## [YOUR GOAL]
Print out each entry below exactly, please.

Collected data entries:
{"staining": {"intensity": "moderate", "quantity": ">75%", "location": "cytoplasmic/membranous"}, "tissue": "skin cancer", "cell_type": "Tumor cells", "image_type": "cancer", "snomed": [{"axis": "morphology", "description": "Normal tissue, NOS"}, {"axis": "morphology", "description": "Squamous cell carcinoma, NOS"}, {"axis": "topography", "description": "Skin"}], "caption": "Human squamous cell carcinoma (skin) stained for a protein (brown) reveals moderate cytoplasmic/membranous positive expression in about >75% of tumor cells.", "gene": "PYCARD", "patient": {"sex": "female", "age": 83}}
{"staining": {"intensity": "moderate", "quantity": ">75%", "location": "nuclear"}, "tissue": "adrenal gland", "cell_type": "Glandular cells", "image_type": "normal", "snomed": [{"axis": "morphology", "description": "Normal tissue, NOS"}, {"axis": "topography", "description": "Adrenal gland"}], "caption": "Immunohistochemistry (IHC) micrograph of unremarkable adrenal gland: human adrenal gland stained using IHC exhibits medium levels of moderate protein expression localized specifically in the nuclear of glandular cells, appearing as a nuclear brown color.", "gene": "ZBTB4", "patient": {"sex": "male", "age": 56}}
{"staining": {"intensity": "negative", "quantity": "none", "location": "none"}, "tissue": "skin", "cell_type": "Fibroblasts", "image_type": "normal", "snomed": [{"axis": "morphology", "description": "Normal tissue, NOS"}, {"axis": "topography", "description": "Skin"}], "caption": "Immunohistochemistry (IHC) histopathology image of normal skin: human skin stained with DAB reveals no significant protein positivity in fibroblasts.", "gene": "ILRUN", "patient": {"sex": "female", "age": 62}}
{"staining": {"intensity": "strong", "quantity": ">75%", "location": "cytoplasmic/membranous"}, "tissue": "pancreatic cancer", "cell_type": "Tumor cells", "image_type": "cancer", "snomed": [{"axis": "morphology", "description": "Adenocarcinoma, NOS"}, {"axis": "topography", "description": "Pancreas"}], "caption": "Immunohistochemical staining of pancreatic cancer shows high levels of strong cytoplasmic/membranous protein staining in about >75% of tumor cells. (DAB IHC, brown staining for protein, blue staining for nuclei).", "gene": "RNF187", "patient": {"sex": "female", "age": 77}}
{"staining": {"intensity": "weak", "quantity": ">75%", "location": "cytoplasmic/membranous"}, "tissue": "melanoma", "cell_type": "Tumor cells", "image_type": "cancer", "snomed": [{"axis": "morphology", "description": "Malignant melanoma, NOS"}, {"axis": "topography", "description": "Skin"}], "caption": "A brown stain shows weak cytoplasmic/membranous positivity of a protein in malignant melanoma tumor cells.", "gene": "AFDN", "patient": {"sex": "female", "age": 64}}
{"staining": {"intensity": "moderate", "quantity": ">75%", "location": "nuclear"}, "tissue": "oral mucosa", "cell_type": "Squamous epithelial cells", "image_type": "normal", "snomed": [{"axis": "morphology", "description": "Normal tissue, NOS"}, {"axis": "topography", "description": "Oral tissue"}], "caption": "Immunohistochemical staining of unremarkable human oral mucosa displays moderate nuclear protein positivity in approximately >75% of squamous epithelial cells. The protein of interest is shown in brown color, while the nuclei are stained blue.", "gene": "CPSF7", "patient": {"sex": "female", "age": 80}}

## [ANSWER BOX]
{"staining": {"intensity": "moderate", "quantity": ">75%", "location": "cytoplasmic/membranous"}, "tissue": "skin cancer", "cell_type": "Tumor cells", "image_type": "cancer", "snomed": [{"axis": "morphology", "description": "Normal tissue, NOS"}, {"axis": "morphology", "description": "Squamous cell carcinoma, NOS"}, {"axis": "topography", "description": "Skin"}], "caption": "Human squamous cell carcinoma (skin) stained for a protein (brown) reveals moderate cytoplasmic/membranous positive expression in about >75% of tumor cells.", "gene": "PYCARD", "patient": {"sex": "female", "age": 83}}
{"staining": {"intensity": "moderate", "quantity": ">75%", "location": "nuclear"}, "tissue": "adrenal gland", "cell_type": "Glandular cells", "image_type": "normal", "snomed": [{"axis": "morphology", "description": "Normal tissue, NOS"}, {"axis": "topography", "description": "Adrenal gland"}], "caption": "Immunohistochemistry (IHC) micrograph of unremarkable adrenal gland: human adrenal gland stained using IHC exhibits medium levels of moderate protein expression localized specifically in the nuclear of glandular cells, appearing as a nuclear brown color.", "gene": "ZBTB4", "patient": {"sex": "male", "age": 56}}
{"staining": {"intensity": "negative", "quantity": "none", "location": "none"}, "tissue": "skin", "cell_type": "Fibroblasts", "image_type": "normal", "snomed": [{"axis": "morphology", "description": "Normal tissue, NOS"}, {"axis": "topography", "description": "Skin"}], "caption": "Immunohistochemistry (IHC) histopathology image of normal skin: human skin stained with DAB reveals no significant protein positivity in fibroblasts.", "gene": "ILRUN", "patient": {"sex": "female", "age": 62}}
{"staining": {"intensity": "strong", "quantity": ">75%", "location": "cytoplasmic/membranous"}, "tissue": "pancreatic cancer", "cell_type": "Tumor cells", "image_type": "cancer", "snomed": [{"axis": "morphology", "description": "Adenocarcinoma, NOS"}, {"axis": "topography", "description": "Pancreas"}], "caption": "Immunohistochemical staining of pancreatic cancer shows high levels of strong cytoplasmic/membranous protein staining in about >75% of tumor cells. (DAB IHC, brown staining for protein, blue staining for nuclei).", "gene": "RNF187", "patient": {"sex": "female", "age": 77}}
{"staining": {"intensity": "weak", "quantity": ">75%", "location": "cytoplasmic/membranous"}, "tissue": "melanoma", "cell_type": "Tumor cells", "image_type": "cancer", "snomed": [{"axis": "morphology", "description": "Malignant melanoma, NOS"}, {"axis": "topography", "description": "Skin"}], "caption": "A brown stain shows weak cytoplasmic/membranous positivity of a protein in malignant melanoma tumor cells.", "gene": "AFDN", "patient": {"sex": "female", "age": 64}}
{"staining": {"intensity": "moderate", "quantity": ">75%", "location": "nuclear"}, "tissue": "oral mucosa", "cell_type": "Squamous epithelial cells", "image_type": "normal", "snomed": [{"axis": "morphology", "description": "Normal tissue, NOS"}, {"axis": "topography", "description": "Oral tissue"}], "caption": "Immunohistochemical staining of unremarkable human oral mucosa displays moderate nuclear protein positivity in approximately >75% of squamous epithelial cells. The protein of interest is shown in brown color, while the nuclei are stained blue.", "gene": "CPSF7", "patient": {"sex": "female", "age": 80}}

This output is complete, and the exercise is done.